A drag on that man’s life, perhaps, but not our economy.

The only reason this balanced approach isn't on its way to becoming law right now is because a significant number of Republicans in Congress are insisting on a cuts-only approach - an approach that doesn't ask the wealthiest Americans or biggest corporations to contribute anything at all.

Can you believe our “leaders” are actually considering this? And yet, here we are.

The debate is about how it should be done. Most Americans, regardless of political party, don't understand how we can ask a senior citizen to pay more for her Medicare before we ask corporate jet owners and oil companies to give up tax breaks that other companies don't get. How can we ask a student to pay more for college before we ask hedge fund managers to stop paying taxes at a lower rate than their secretaries? How can we slash funding for education and clean energy before we ask people like me to give up tax breaks we don't need and didn't ask for?

Well, “we” are not asking that. He is. In degree only does he differ from the GOP. “Before.” Not “rather than.”

And again, he quotes Ronald Reagan, and I’m not even going to copy that. He always wants to compare himself favorably with Ronald Reagan. That must make every Democrat proud. The second part of that is to make Republicans ashamed that they’ve gone even beyond Saint Ronald’s standards of conservatism, as if you could make a Republican ashamed of anything.

Now, what makes today's stalemate so dangerous is that it has been tied to something known as the debt ceiling - a term that most people outside of Washington have probably never heard of before.

What bubble is he in? Thank you for patronizing your subjects, King Peace Laureate. That’s been a third of the news headlines for weeks. I bet even Fox News uses that term in its reports on how Obama is driving the country to economic ruin. And well he may be, but he doesn’t know what country it is.

The older we grow the greater becomes our wonder at how much ignorance one can contain without bursting one's clothes. --Mark Twain

Understand - raising the debt ceiling does not allow Congress to spend more money. It simply gives our country the ability to pay the bills that Congress has already racked up.

And how are we supposed to do that without spending more money? If we don’t need to raise the debt ceiling to pay our bills, then what the fuck is the problem?

We can't allow the American people to become collateral damage to Washington's political warfare.

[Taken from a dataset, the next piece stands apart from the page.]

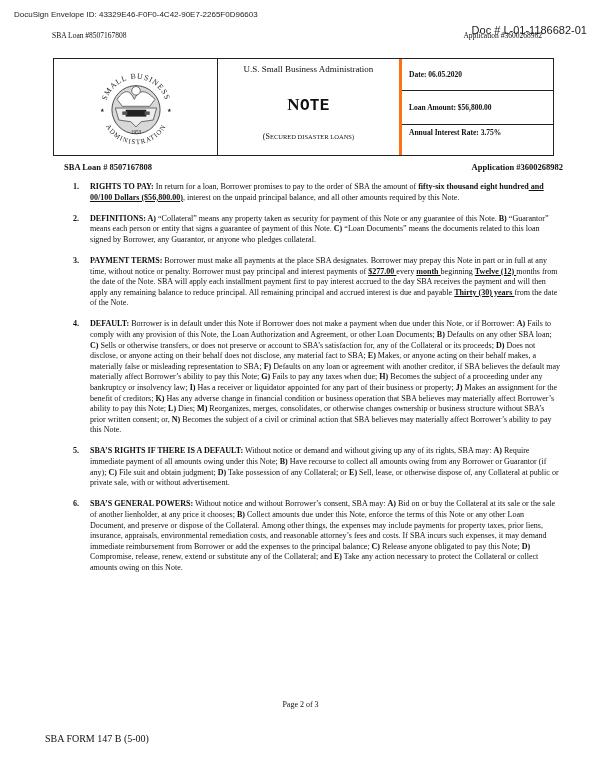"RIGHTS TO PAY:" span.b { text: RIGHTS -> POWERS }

Too damned late. Washington’s political and actual warfare. That 98% of us he says won’t see our taxes raised by his proposal have all become collateral damage.

I have told leaders of both parties that they must come up with a fair compromise in the next few days that can pass both houses of Congress - a compromise I can sign.

He tells us what he says he’s told them. He thinks that gets him off the hook. As though him telling them anything has ever brought about any result beside their telling him how it’s really going to be.

Despite our disagreements, Republican leaders and I have found common ground before.

He finds common ground with the Republican leaders every time they tell him where to step.

Yes, many want government to start living within its means. And many are fed up with a system in which the deck seems stacked against middle-class Americans in favor of the wealthiest few. But do you know what people are fed up with most of all?

They're fed up with a town where compromise has become a dirty word.

And where their president is the most compromised person of all.

But no, they're fed up the most with what he said first: the deck is stacked against them. Not "seems" stacked against them. Is.

[Obama] quoted Jefferson: “Every man cannot have his way in all things.”

Then John Boehner came out, to rebut the crazy idea that he cannot have his way in all things.

He was amazed that the federal government does not work in exactly the same way as a small business in Ohio. In fact, he was amazed that it doesn’t work like “every other business in America.” Well see, that’s the source of your amazement right there: government is not actually a business.

  WIIIAI

It is these days. And that's what's wrong with it.

....but hey, do what you want....you will anyway.